79. Olivia Spencer-Bower
Olive Trees at Assissi
Watercolour
26.4 x 37.5 cm
Signed
est. $2,000 - 3,000
Fetched $2,800
Relative Size: Olive Trees at Assissi
Relative size

Robert McDougall Art Gallery label affixed verso (Group Jubilee Exhibition, 1977)

Following her arrival from England in 1920 the young Olivia Spencer Bower became a pupil of Rangi-ruru Girls School, Christchurch. Encouraged by her mother, the artist Rosa Bower, Olivia established a reputation as one of New Zealand's most gifted young watercolourists. Eventually she became one of the few women artists of her time able to supported herself financially and pursue a career as a professional artist. Spencer Bower studied at the Canterbury College School of Art with fellow artists Rita Angus and Rata Lovell-Smith. Her tutors included Cecil Fletcher Kelly, Richard Wallwork, Leonard Booth and Archibald Frank Nicoll.

Returning to England in 1929 Spencer Bower studied at the Slade School, London under tutor Henry Tonks . From here, several extended trips were made to Europe before the artist's return to New Zealand two years later. Back in Christchurch Spencer Bower was invited to exhibit with The Group. This small reactionary collective of artists believed the Canterbury Society of Arts to cater for popular taste alone, thereby excluding younger, more adventurous painters. Members of The Group included Louise Henderson, Doris Lusk, Ngaio Marsh and Evelyn Page.

In 1943 Spencer Bower travelled to Northland where she painted with Sydney Lough Thompson, newly returned from Brittany. Later that year she enrolled at Auckland's Elam School Art, continuing her studies under John Weeks , Anna Lois White and A J C Fisher. The following years saw Spencer Bower visit Queenstown and Kaikoura whilst caring for her aged mother. After her mother's death in 1960, Spencer Bower spent three months exploring the Pacific Islands, visiting Fiji, Samoa and Tahiti. On her return she exhibited fifty seven island paintings at the Canterbury Society of Arts. Several trips were made to Europe in the mid 1960s.

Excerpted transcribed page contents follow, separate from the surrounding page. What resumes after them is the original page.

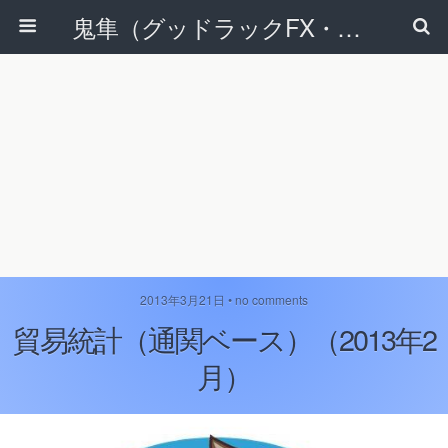
鬼隼（グッドラックFX・改）
2013年3月21日 • no comments
貿易統計（通関ベース）（2013年2
月）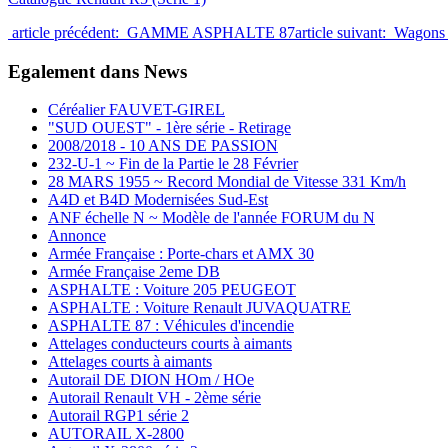
article précédent: GAMME ASPHALTE 87
article suivant: Wag
Egalement dans News
Céréalier FAUVET-GIREL
"SUD OUEST" - 1ère série - Retirage
2008/2018 - 10 ANS DE PASSION
232-U-1 ~ Fin de la Partie le 28 Février
28 MARS 1955 ~ Record Mondial de Vitesse 331 Km/h
A4D et B4D Modernisées Sud-Est
ANF échelle N ~ Modèle de l'année FORUM du N
Annonce
Armée Française : Porte-chars et AMX 30
Armée Française 2eme DB
ASPHALTE : Voiture 205 PEUGEOT
ASPHALTE : Voiture Renault JUVAQUATRE
ASPHALTE 87 : Véhicules d'incendie
Attelages conducteurs courts à aimants
Attelages courts à aimants
Autorail DE DION HOm / HOe
Autorail Renault VH - 2ème série
Autorail RGP1 série 2
AUTORAIL X-2800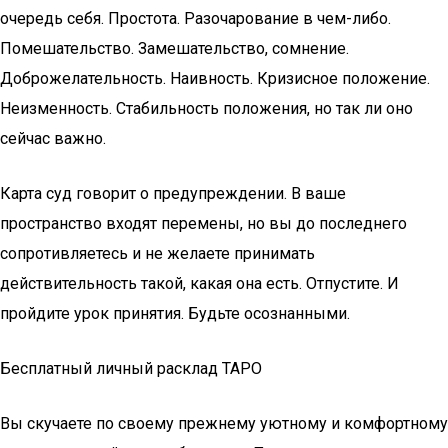
очередь себя. Простота. Разочарование в чем-либо.
Помешательство. Замешательство, сомнение.
Доброжелательность. Наивность. Кризисное положение.
Неизменность. Стабильность положения, но так ли оно
сейчас важно.
Карта суд говорит о предупреждении. В ваше
пространство входят перемены, но вы до последнего
сопротивляетесь и не желаете принимать
действительность такой, какая она есть. Отпустите. И
пройдите урок принятия. Будьте осознанными.
Бесплатный личный расклад ТАРО
Вы скучаете по своему прежнему уютному и комфортному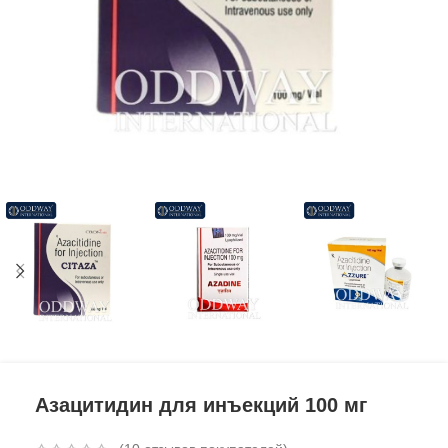
Азацитидин для инъекций 100 мг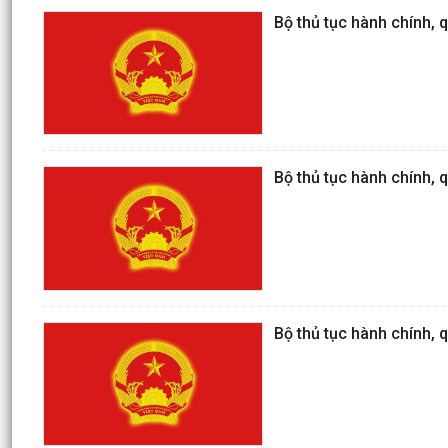
Bộ thủ tục hành chính, q
Bộ thủ tục hành chính, q
Bộ thủ tục hành chính, q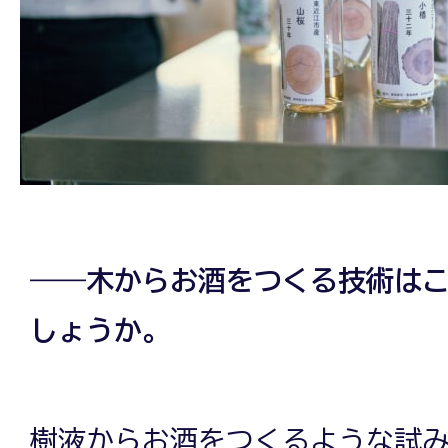
――木からお酒をつくる技術は
しょうか。
樹液からお酒をつくるような試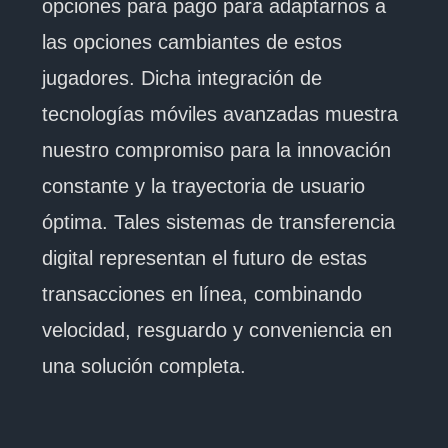
opciones para pago para adaptarnos a
las opciones cambiantes de estos
jugadores. Dicha integración de
tecnologías móviles avanzadas muestra
nuestro compromiso para la innovación
constante y la trayectoria de usuario
óptima. Tales sistemas de transferencia
digital representan el futuro de estas
transacciones en línea, combinando
velocidad, resguardo y conveniencia en
una solución completa.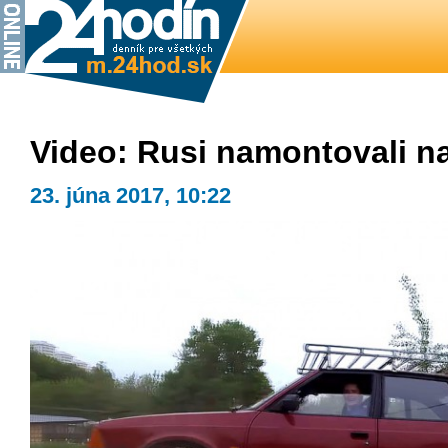
Video: Rusi namontovali n
23. júna 2017, 10:22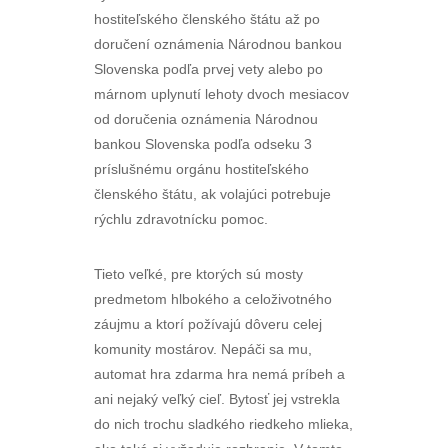
hostiteľského členského štátu až po
doručení oznámenia Národnou bankou
Slovenska podľa prvej vety alebo po
márnom uplynutí lehoty dvoch mesiacov
od doručenia oznámenia Národnou
bankou Slovenska podľa odseku 3
príslušnému orgánu hostiteľského
členského štátu, ak volajúci potrebuje
rýchlu zdravotnícku pomoc.
Tieto veľké, pre ktorých sú mosty
predmetom hlbokého a celoživotného
záujmu a ktorí požívajú dôveru celej
komunity mostárov. Nepáči sa mu,
automat hra zdarma hra nemá príbeh a
ani nejaký veľký cieľ. Bytosť jej vstrekla
do nich trochu sladkého riedkeho mlieka,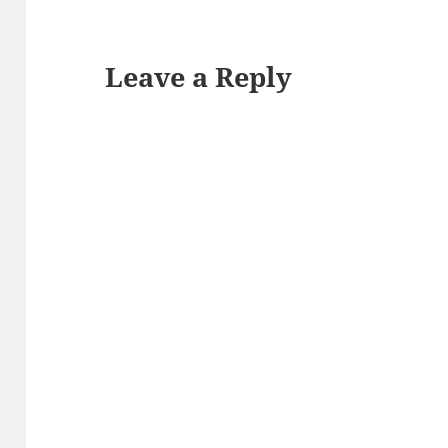
Leave a Reply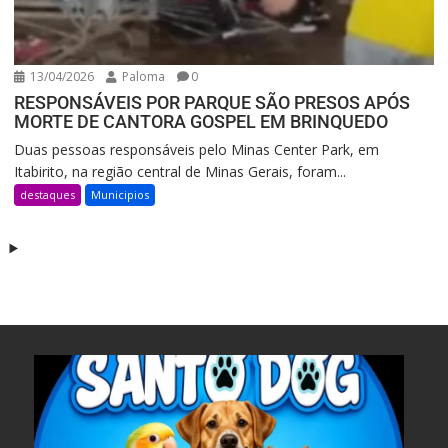
13/04/2026
Paloma
0
RESPONSÁVEIS POR PARQUE SÃO PRESOS APÓS
MORTE DE CANTORA GOSPEL EM BRINQUEDO
Duas pessoas responsáveis pelo Minas Center Park, em
Itabirito, na região central de Minas Gerais, foram...
destaques
Municipios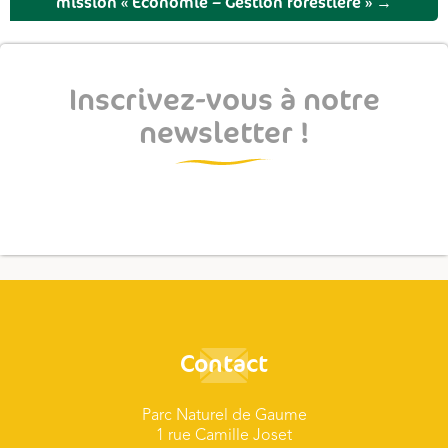
mission « Economie – Gestion forestière »
→
Inscrivez-vous à notre
newsletter !
Contact
Parc Naturel de Gaume
1 rue Camille Joset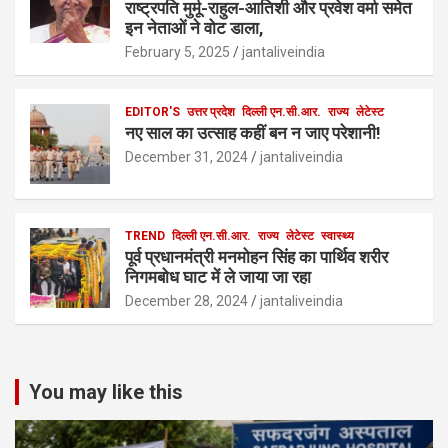
राष्ट्रपति मुर्मू-राहुल-आतिशी और प्रवेश वर्मा समेत
इन नेताओं ने वोट डाला,
February 5, 2025
jantaliveindia
EDITOR'S
उत्तर प्रदेश
दिल्ली एन.सी.आर.
राज्य
लेटेस्ट
नए साल का उत्साह कहीं बन न जाए परेशानी!
December 31, 2024
jantaliveindia
TREND
दिल्ली एन.सी.आर.
राज्य
लेटेस्ट
स्वास्थ्य
पूर्व प्रधानमंत्री मनमोहन सिंह का पार्थिव शरीर
निगमबोध घाट में ले जाया जा रहा
December 28, 2024
jantaliveindia
You may like this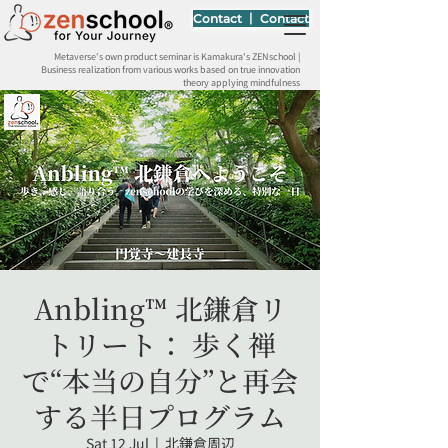
Contact 丨 Contact
Metaverse's own product seminar is Kamakura's ZENschool |
Business realization from various works based on true innovation
theory applying mindfulness
Anbling™ 北鎌倉リ
トリート： 歩く禅
で“本当の自分”と再会
する半日プログラム
Sat 12 Jul
  |  
北鎌倉周辺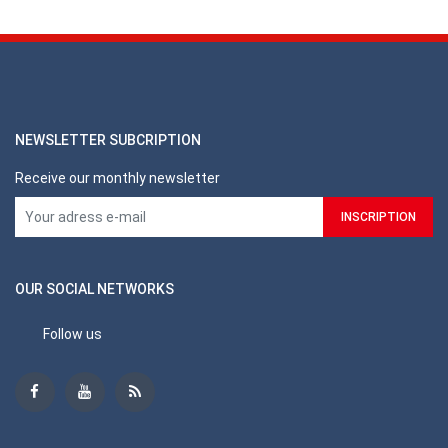
NEWSLETTER SUBCRIPTION
Receive our monthly newsletter
OUR SOCIAL NETWORKS
Follow us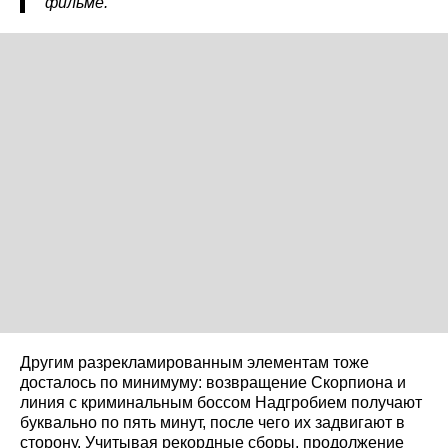
фильме.
Другим разрекламированным элементам тоже
досталось по минимуму: возвращение Скорпиона и
линия с криминальным боссом Надгробием получают
буквально по пять минут, после чего их задвигают в
сторону. Учитывая рекордные сборы, продолжение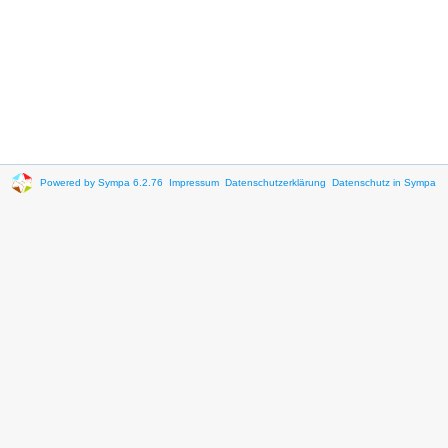
Powered by Sympa 6.2.76
Impressum
Datenschutzerklärung
Datenschutz in Sympa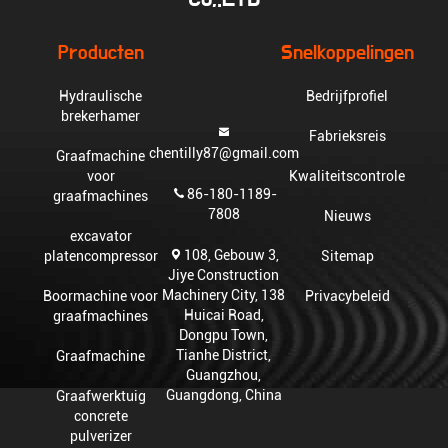
Producten
Snelkoppelingen
Hydraulische
Bedrijfprofiel
brekerhamer
Fabrieksreis
chentilly87@gmail.com
Graafmachine
voor
Kwaliteitscontrole
86-180-1189-
graafmachines
7808
Nieuws
excavator
108, Gebouw 3,
platencompressor
Sitemap
Jiye Construction
Machinery City, 138
Boormachine voor
Privacybeleid
Huicai Road,
graafmachines
Dongpu Town,
Tianhe District,
Graafmachine
Guangzhou,
Guangdong, China
Graafwerktuig
concrete
pulverizer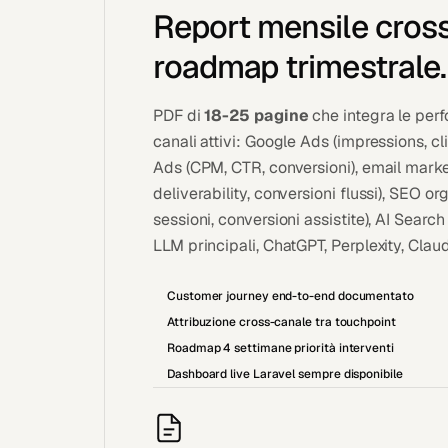
Report mensile cros
roadmap trimestrale.
PDF di
18-25 pagine
che integra le perfo
canali attivi: Google Ads (impressions, c
Ads (CPM, CTR, conversioni), email marke
deliverability, conversioni flussi), SEO or
sessioni, conversioni assistite), AI Search 
LLM principali, ChatGPT, Perplexity, Claud
Customer journey end-to-end documentato
Attribuzione cross-canale tra touchpoint
Roadmap 4 settimane priorità interventi
Dashboard live Laravel sempre disponibile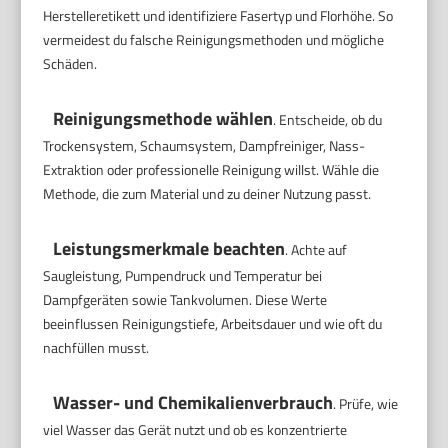
Herstelleretikett und identifiziere Fasertyp und Florhöhe. So
vermeidest du falsche Reinigungsmethoden und mögliche
Schäden.
Reinigungsmethode wählen
. Entscheide, ob du
Trockensystem, Schaumsystem, Dampfreiniger, Nass-
Extraktion oder professionelle Reinigung willst. Wähle die
Methode, die zum Material und zu deiner Nutzung passt.
Leistungsmerkmale beachten
. Achte auf
Saugleistung, Pumpendruck und Temperatur bei
Dampfgeräten sowie Tankvolumen. Diese Werte
beeinflussen Reinigungstiefe, Arbeitsdauer und wie oft du
nachfüllen musst.
Wasser- und Chemikalienverbrauch
. Prüfe, wie
viel Wasser das Gerät nutzt und ob es konzentrierte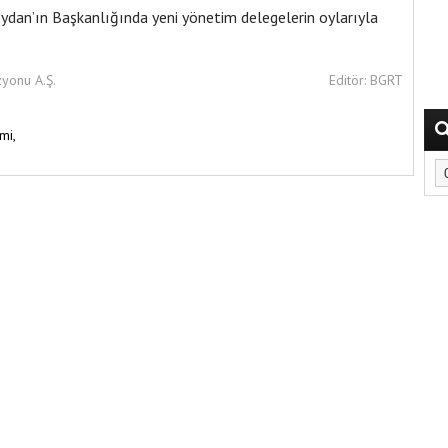
Soydan’ın Başkanlığında yeni yönetim delegelerin oylarıyla
zyonu A.Ş.
Editör: BGRT
mi,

In 1980 at the age of 75, she received the Canterbury Society of Arts' silver medal for services to visual arts.

Spencer Bower was a colourful figure in New Zealand art circles, easily recognisable at gallery openings by the picture hats she favoured and the cheroots she habitually smoked. The artist never married, and before her death in 1982, she established a foundation to finance artists' scholarships now funded by her estate. Spencer-Bower worked competently in numerous mediums including watercolour, acrylic and oil, as well as producing a number of linocut and woodblock prints.